→ ACTIVITY
Please copy every line of the data below word for word, keeping each line in its original order.
##### SUPPLIED RECORDS #####
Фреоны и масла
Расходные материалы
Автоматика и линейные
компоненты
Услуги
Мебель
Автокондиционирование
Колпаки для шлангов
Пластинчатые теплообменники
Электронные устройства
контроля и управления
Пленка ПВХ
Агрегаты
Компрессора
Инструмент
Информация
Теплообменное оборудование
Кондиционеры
#####
→ SOLUTION TO THIS PROBLEM
Фреоны и масла
Расходные материалы
Автоматика и линейные
компоненты
Услуги
Мебель
Автокондиционирование
Колпаки для шлангов
Пластинчатые теплообменники
Электронные устройства
контроля и управления
Пленка ПВХ
Агрегаты
Компрессора
Инструмент
Информация
Теплообменное оборудование
Кондиционеры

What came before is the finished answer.